Retard au démarrage – Ancien responsable de l’IA chez Google, John Giannandrea avait été débauché en 2018 pour permettre à la société de Cupertino de prendre le virage du machine learning – des algorithmes capables d’apprendre seuls, pour reconnaître des chats sur une photo ou pour suggérer une réponse à un e-mail. Mais le lancement spectaculaire de ChatGPT a rebattu toutes les cartes. Si ses dirigeants s’en défendent, Apple semble ne pas avoir anticipé les conséquences de l’essor de l’IA générative, accumulant donc du retard sur OpenAI, Google ou Meta. Mike Rockwell présente un profil très différent, celui d’un ingénieur spécialisé dans le hardware, sans véritable expérience dans l’IA. Il a cependant la réputation de pouvoir mener des projets complexes, à l’image du Vision Pro, prouesse technologique à défaut d’être un succès commercial majeur.
Propres modèles – Sous pression pour démontrer sa capacité à suivre la cadence, Apple a dévoilé le nouveau Siri en juin, lors de sa conférence WWDC. En réalité, les fonctionnalités présentées n’étaient pas opérationnelles.
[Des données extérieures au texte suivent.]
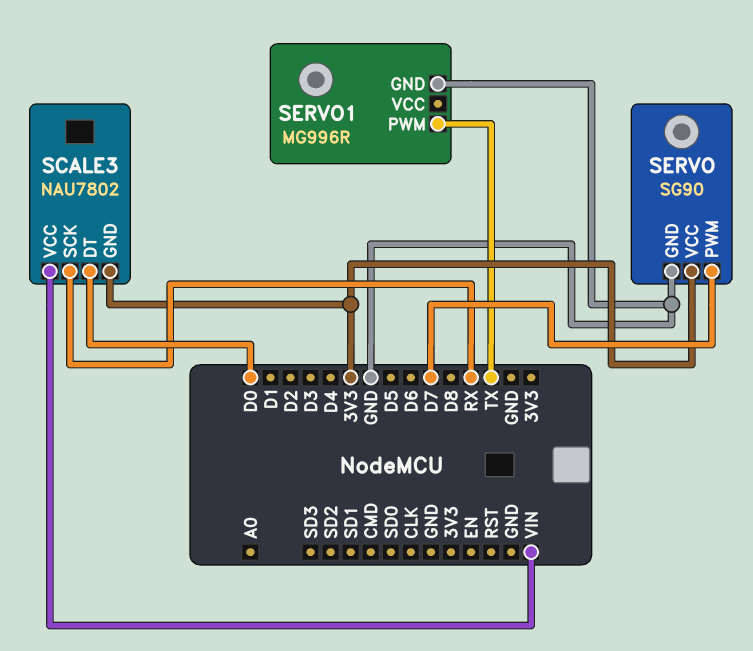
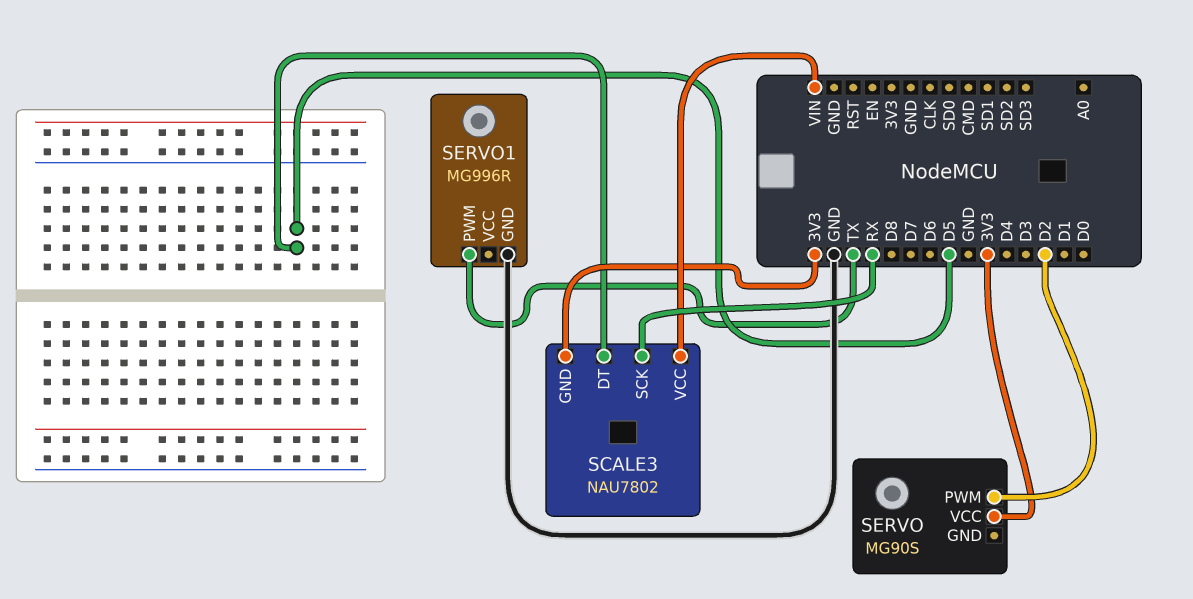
SCALE3 pin DT: D0 -> D5
SERVO: SG90 -> MG90S
SERVO pin GND: GND -> none
SERVO pin PWM: D7 -> D2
Neuf mois plus tard, elles ne le sont toujours pas. L’assistant devait notamment être capable de chercher dans les informations personnelles pour répondre à des questions précises. Cela “implique un immense travail d’ingénierie”, souligne l’analyste Benedict Evans. Et le groupe s’est rendu la tâche encore plus complexe. Au lieu d’utiliser des modèles de langage existants, comme GPT d’OpenAI ou Gemini de Google, il a préféré développer les siens. Cela devait lui permettre de mieux contrôler l’expérience utilisateur et d’éviter de rémunérer un partenaire. Mais concevoir des modèles est une tâche particulièrement longue et difficile.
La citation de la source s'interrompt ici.